Though inflation has declined and unemployment remains low, one in three Australians have reported financial stress and a similar proportion believed their lives have worsened over the past year, pushing life satisfaction to its lowest levels since the COVID-19 pandemic lockdowns, the latest Australian National University election monitoring survey found.
And many do not think things will get better any time soon as more than half of Australians believed the lives of their children would be worse.
"Everyone can see the real struggle younger Australians have in getting a foot in the property market, which appears to be translating into pessimism about the future," report author and ANU professor Nicholas Biddle said.
This erosion of hope will be an important factor with voters set to head to the ballot boxes by May 17.
Pessimism reduces trust in government institutions and confidence in the federal government is at its lowest point since the 2019-2020 Black Summer bushfires.
One third of Australians expressed confidence in the federal government, down from half after the previous election.
Though two in three respondents were content with democracy, this does not reflect a "deep dissatisfaction" among economically stressed groups, the report warned.
The major parties' economic platforms could make all the difference as they jostle for voters, with federal election polling showing a knife's-edge difference in support.

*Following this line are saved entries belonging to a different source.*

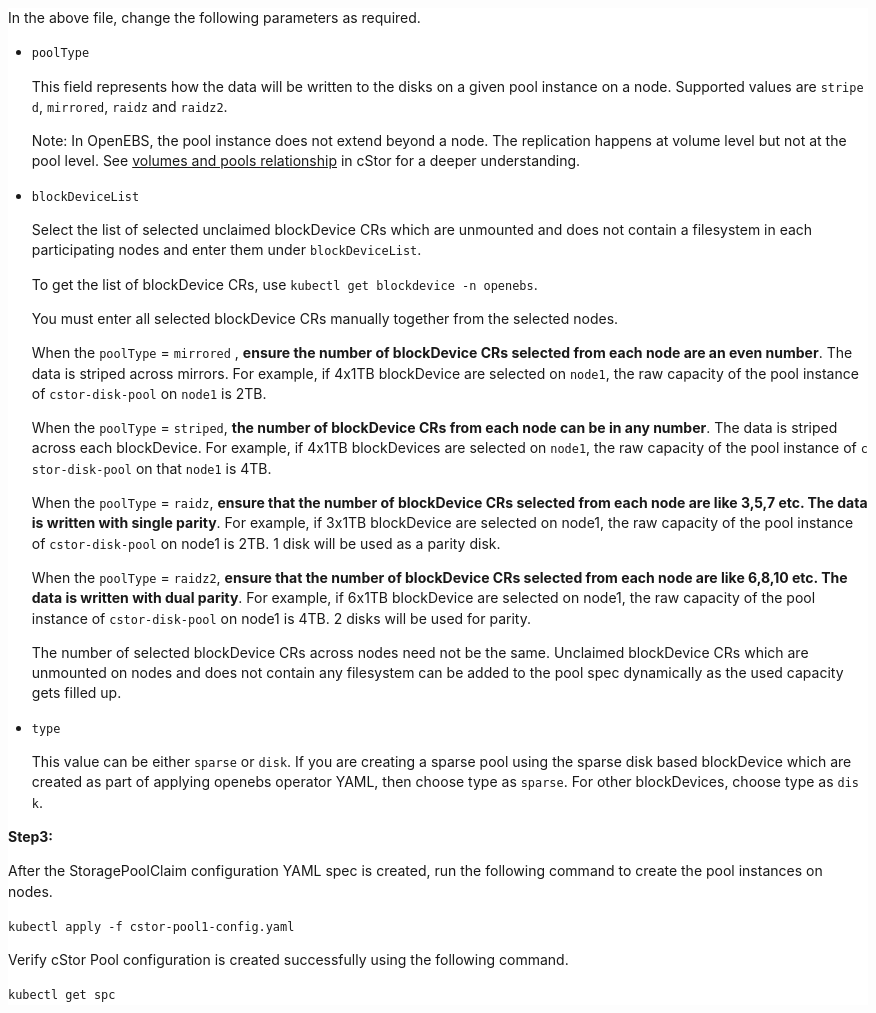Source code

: In the above file, change the following parameters as required.

- `poolType`

  This field  represents how the data will be written to the disks on a given pool instance on a node. Supported values are `striped`, `mirrored`, `raidz` and `raidz2`.

  Note: In OpenEBS, the pool instance does not extend beyond a node. The replication happens at volume level but not at the pool level. See [volumes and pools relationship](/docs/concepts/cstor#relationship-between-cstor-volumes-and-cstor-pools) in cStor for a deeper understanding.

- `blockDeviceList`

  Select the list of selected unclaimed blockDevice CRs which are unmounted and does not contain a filesystem in each participating nodes and enter them under `blockDeviceList`. 

  To get the list of blockDevice CRs, use `kubectl get blockdevice -n openebs`. 

  You must enter all selected blockDevice CRs manually together from the selected nodes. 

  When the `poolType` = `mirrored` , **ensure the number of blockDevice CRs selected from each node are an even number**.  The data is striped across mirrors. For example, if 4x1TB blockDevice are selected on `node1`, the raw capacity of the pool instance of `cstor-disk-pool` on `node1` is 2TB. 

  When the `poolType` = `striped`, **the number of blockDevice CRs from each node can be in any number**. The data is striped across each blockDevice. For example, if 4x1TB blockDevices are selected on `node1`, the raw capacity of the pool instance of `cstor-disk-pool` on that `node1` is 4TB. 

  When the `poolType` = `raidz`, **ensure that the number of  blockDevice CRs selected from each node are like 3,5,7 etc. The data is written with single parity**. For example, if 3x1TB blockDevice are selected on node1, the raw capacity of the pool instance of `cstor-disk-pool` on node1 is 2TB. 1 disk will be used as a parity disk.
  
  When the `poolType` = `raidz2`, **ensure that the number of  blockDevice CRs selected from each node are like 6,8,10 etc. The data is written with dual parity**. For example, if 6x1TB blockDevice are selected on node1, the raw capacity of the pool instance of `cstor-disk-pool` on node1 is 4TB. 2 disks will be used for parity.
  
  The number of selected blockDevice CRs across nodes need not be the same.  Unclaimed blockDevice CRs which are unmounted on nodes and does not contain any filesystem can be added to the pool spec dynamically as the used capacity gets filled up. 

- `type`

  This value can be either `sparse` or `disk`.  If you are creating a sparse pool using the sparse disk based blockDevice which are created as part of applying openebs operator YAML, then choose type as `sparse`. For other blockDevices, choose type as `disk`.

**Step3:**

After the StoragePoolClaim configuration YAML spec is created, run the following command to create the pool instances on nodes.

```shell hideCopy
kubectl apply -f cstor-pool1-config.yaml
```

Verify cStor Pool configuration is created successfully using the following command.

```shell hideCopy
kubectl get spc
```
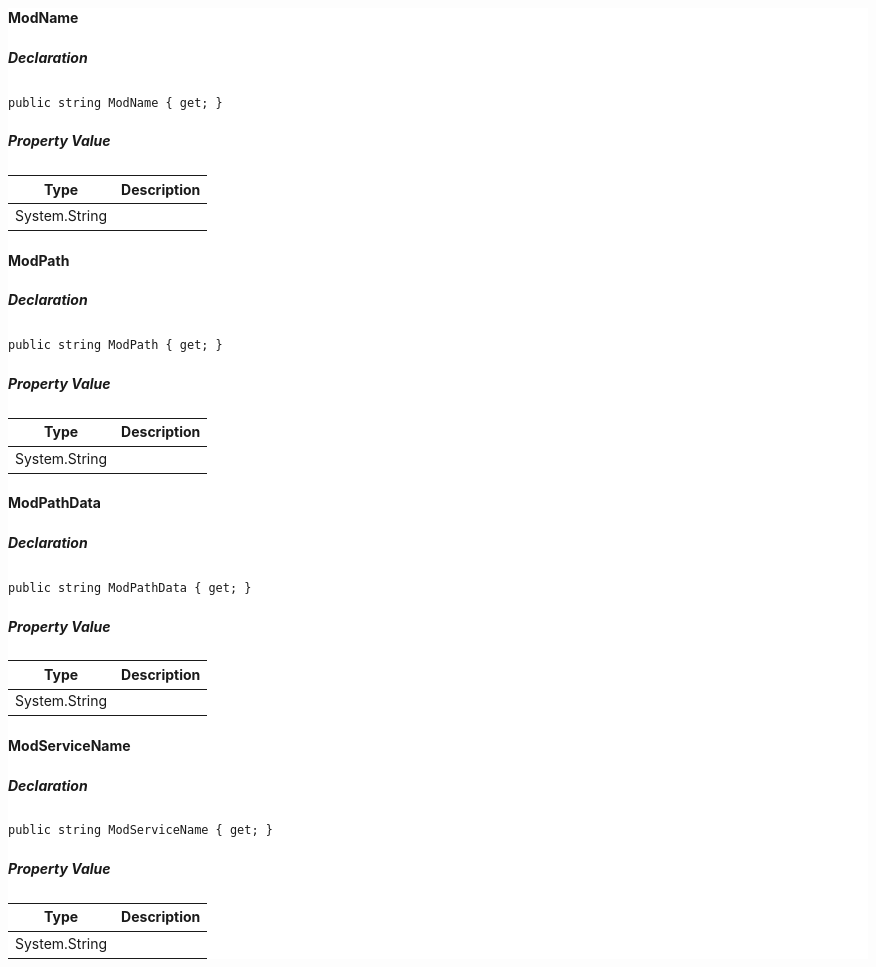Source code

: #### ModName

##### Declaration

```
public string ModName { get; }
```

##### Property Value

| Type | Description |
| --- | --- |
| System.String |     |

#### ModPath

##### Declaration

```
public string ModPath { get; }
```

##### Property Value

| Type | Description |
| --- | --- |
| System.String |     |

#### ModPathData

##### Declaration

```
public string ModPathData { get; }
```

##### Property Value

| Type | Description |
| --- | --- |
| System.String |     |

#### ModServiceName

##### Declaration

```
public string ModServiceName { get; }
```

##### Property Value

| Type | Description |
| --- | --- |
| System.String |     |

A survey conducted for The Australian and published on Monday has the coalition leading Labor 51 per cent to 49 per cent on a two-party-preferred basis - the same result as the previous Newspoll.
Cabinet minister Tanya Plibersek acknowledged the election would be tight.
"The polls show that it will be a close election, but we've got a really clear plan to help people with their cost-of-living pressures," she told Sunrise.
Primary support for both major parties has lifted, with Labor on 32 per cent and the coalition on 39 per cent. This is in line with Labor's result at the last election, but represents gains of more than three percentage points for the coalition.
However, 55 per cent of survey respondents did not believe the coalition was ready to govern.
Liberal senator Jane Hume brushed away the results and maintained "the only poll that matters is the one on election day".
"We've brought the same discipline from government into opposition ... and we will go to this election with a suite of policies that will deal with what's important to everyday Australians," she told Sky News.
"Polls may say whatever it is that they say, but we knew that they were going to tighten in the lead up to the election - that's what polls do."
The Greens remained on 12 per cent, while there was no movement in support for Pauline Hanson's One Nation (seven per cent).
Opposition Leader Peter Dutton suffered a fall in his approval rating as Mr Albanese extended his lead on who voters regard as preferred prime minister.
Mr Albanese increased his five-point lead in February to a nine-point margin in the latest poll with the prime minister improving two points to 47 per cent and Mr Dutton falling two points to 38 per cent.
Mr Dutton also suffered a two-point approval rating slide to 39 per cent and a two-point rise in voter dissatisfaction to 53 per cent, giving him a net negative rating of minus 14.
Meanwhile, Mr Albanese's approval rating rose four points to 41 per cent, with disapproval falling five points to 53 per cent - landing him on minus 12.
This is the first time since late last year that the Labor leader has had a better approval rating than the opposition leader.
The latest Newspoll was conducted between March 3 and 7 with 1255 voters throughout Australia.